*Assignment*: Copy the records verbatim, from the line containing "True or false: Country" through the line containing "Where is the first local maximum for DREB?". Leave the pictures out.

*** Block opens ***

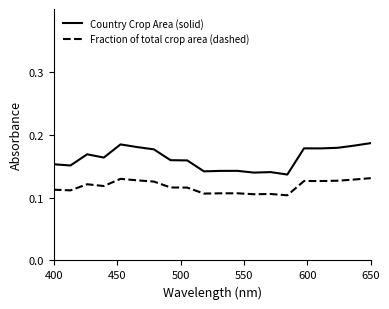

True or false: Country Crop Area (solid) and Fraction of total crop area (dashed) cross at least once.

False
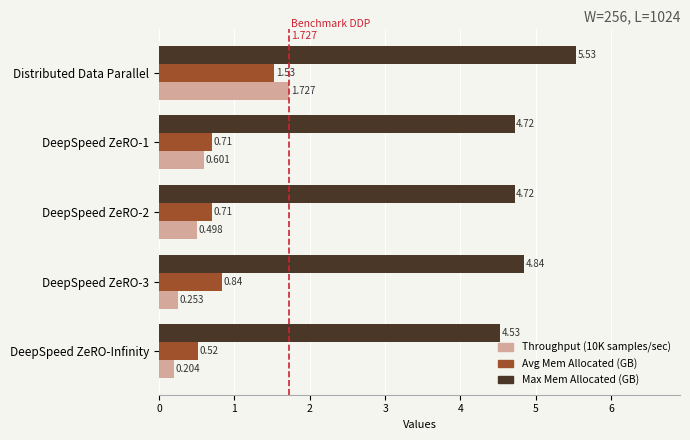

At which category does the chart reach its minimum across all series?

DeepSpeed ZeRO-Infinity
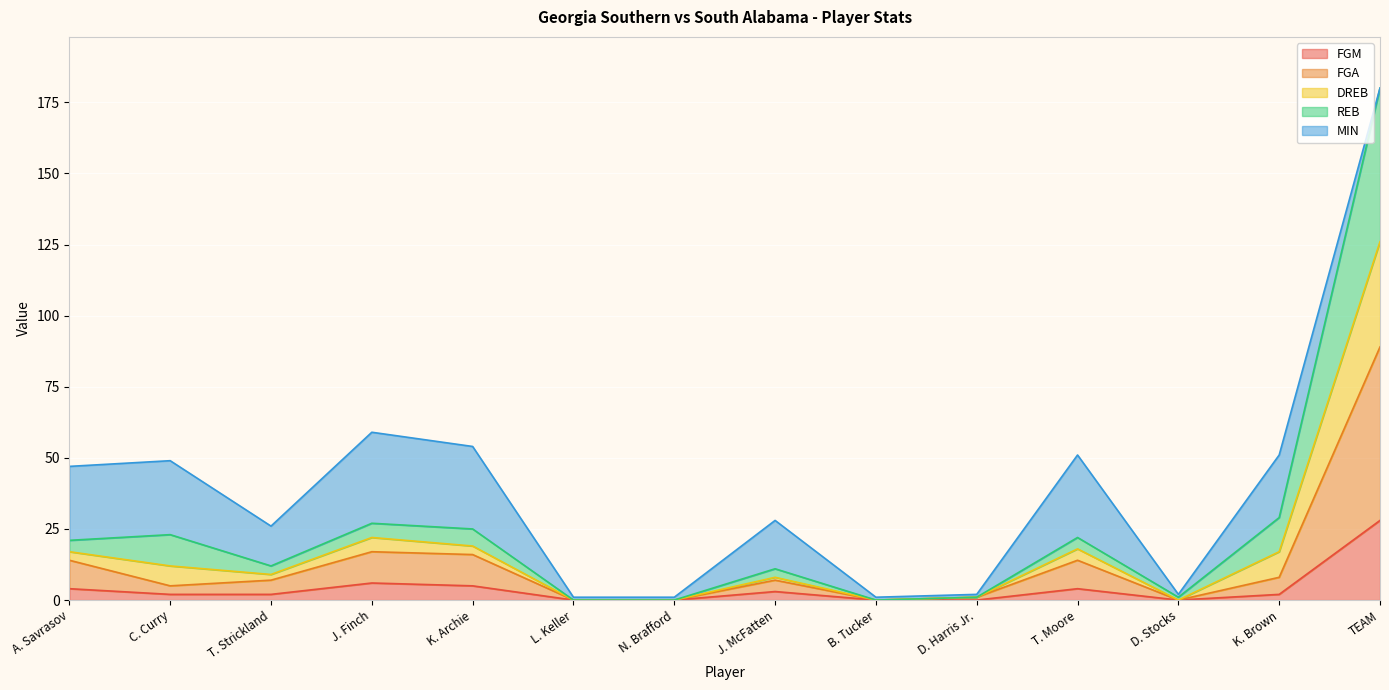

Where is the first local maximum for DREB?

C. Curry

*** Block closes ***
*** Block opens ***

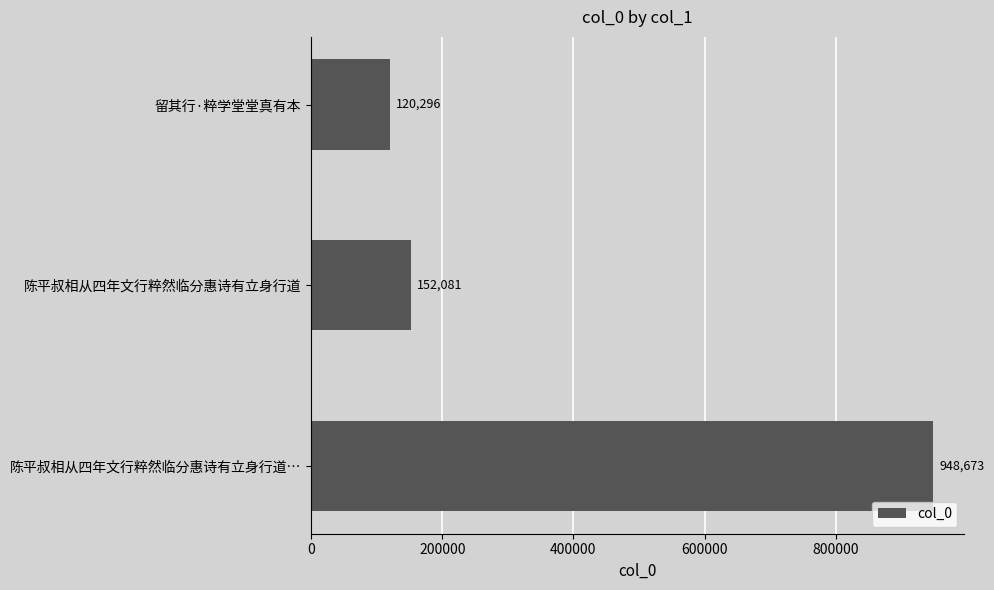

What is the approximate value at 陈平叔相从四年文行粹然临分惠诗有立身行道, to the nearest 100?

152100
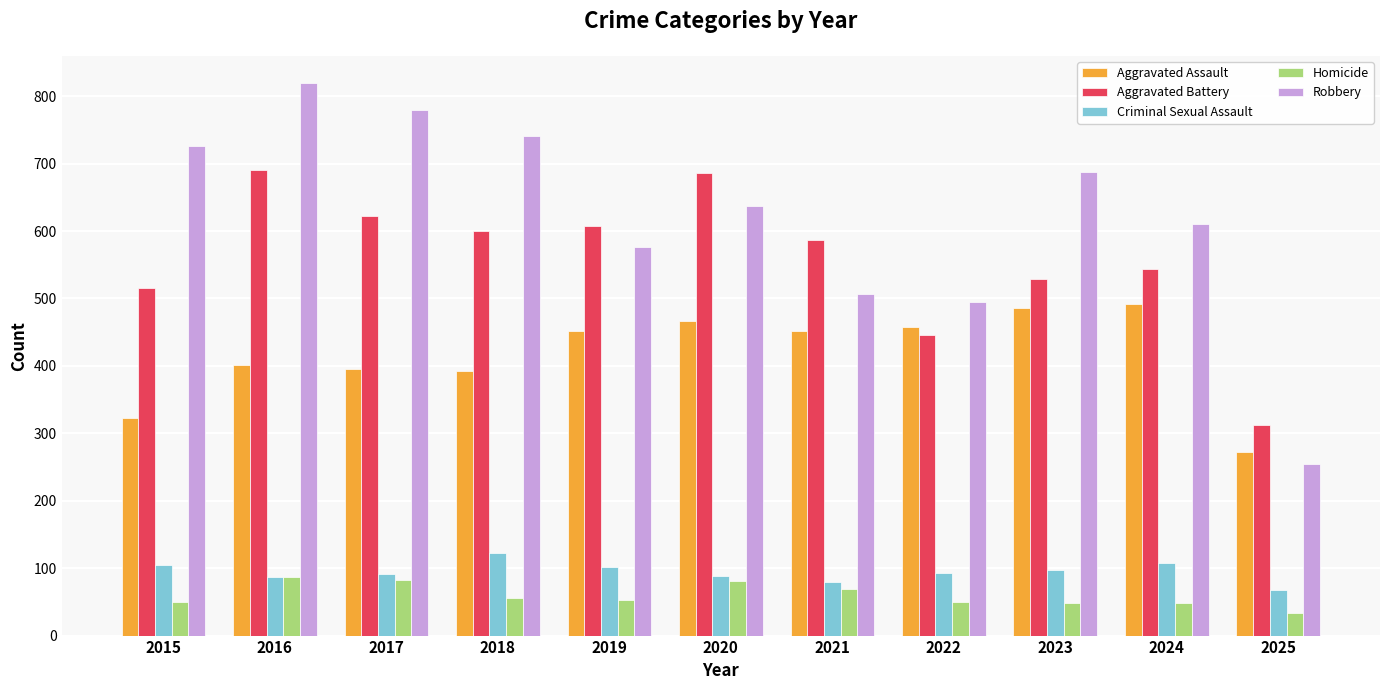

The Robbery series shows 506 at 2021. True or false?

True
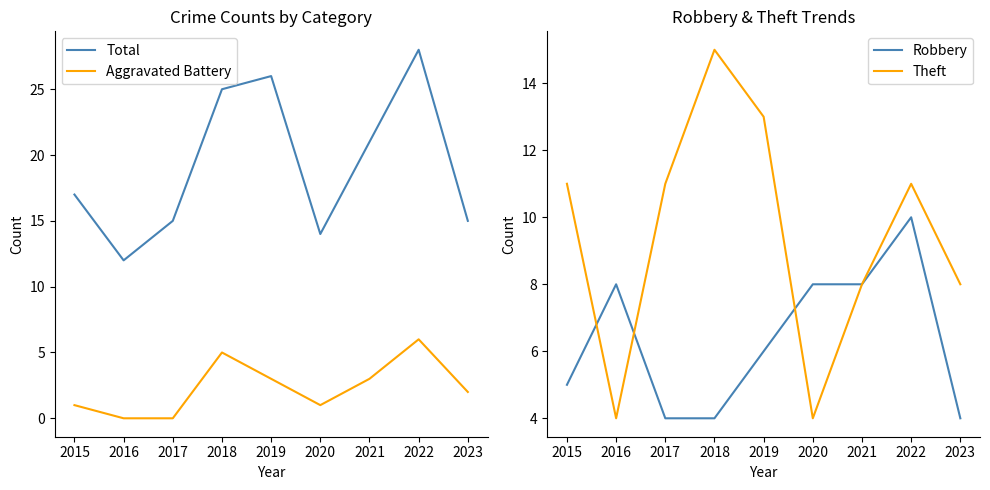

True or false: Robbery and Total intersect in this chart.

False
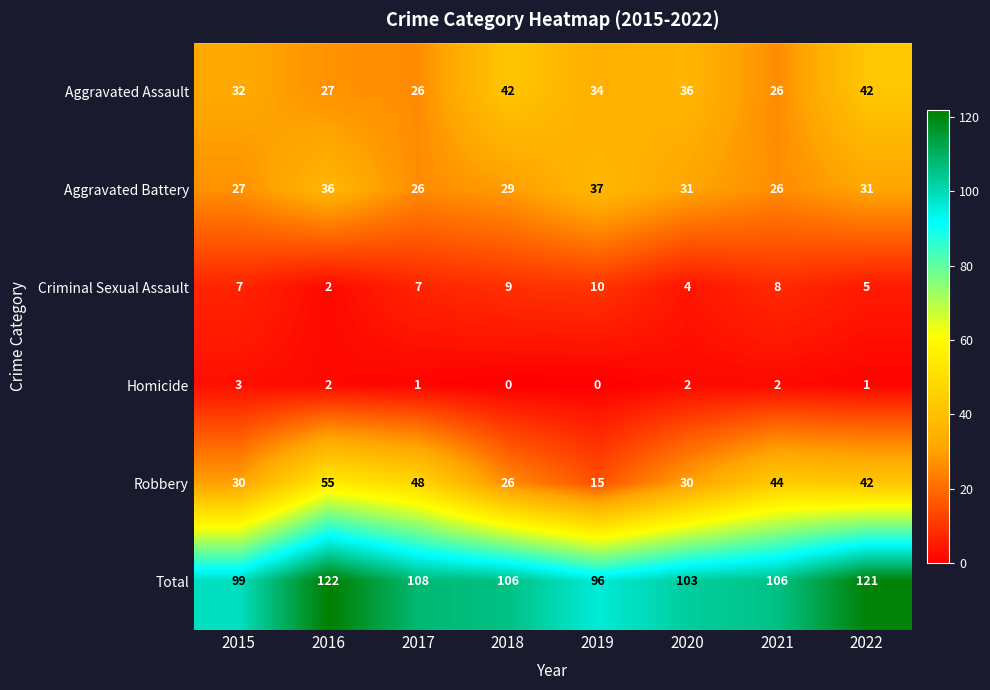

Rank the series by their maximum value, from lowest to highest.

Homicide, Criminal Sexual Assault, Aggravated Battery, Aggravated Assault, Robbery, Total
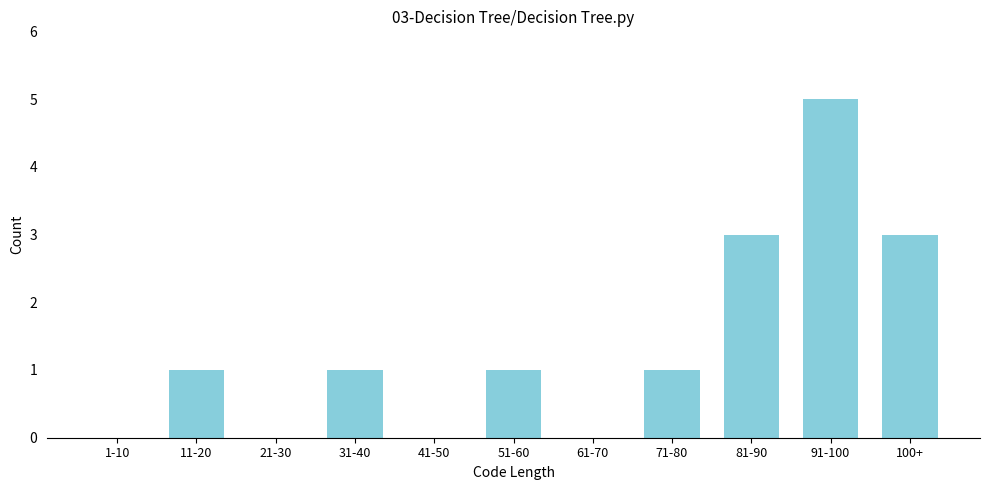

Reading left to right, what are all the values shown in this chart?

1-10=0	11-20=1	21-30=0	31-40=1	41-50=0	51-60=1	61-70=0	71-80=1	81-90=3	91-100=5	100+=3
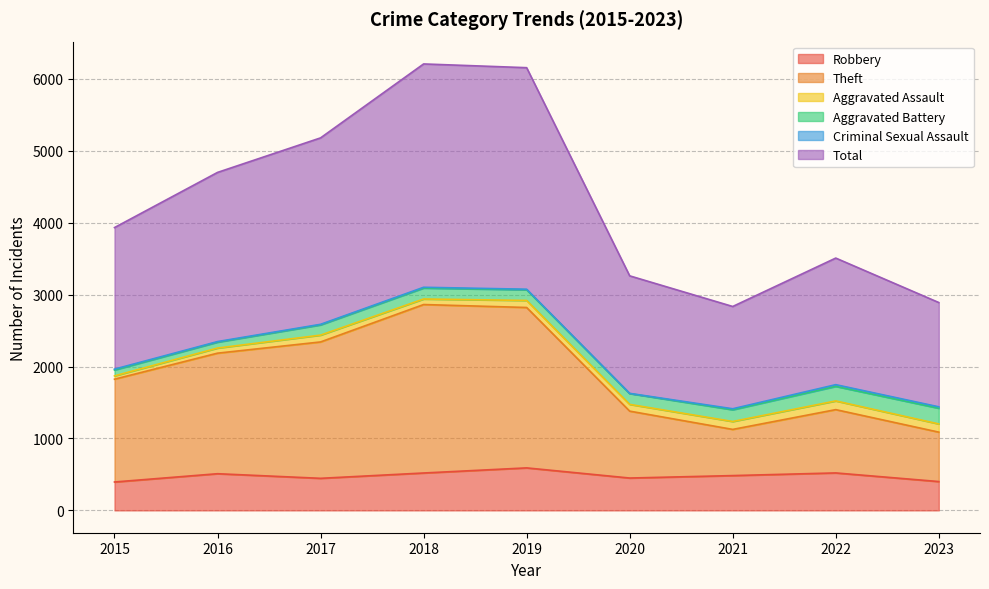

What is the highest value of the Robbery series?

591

*** Block closes ***

*Exercise response*:
True or false: Country Crop Area (solid) and Fraction of total crop area (dashed) cross at least once.

False

At which category does the chart reach its minimum across all series?

DeepSpeed ZeRO-Infinity

Where is the first local maximum for DREB?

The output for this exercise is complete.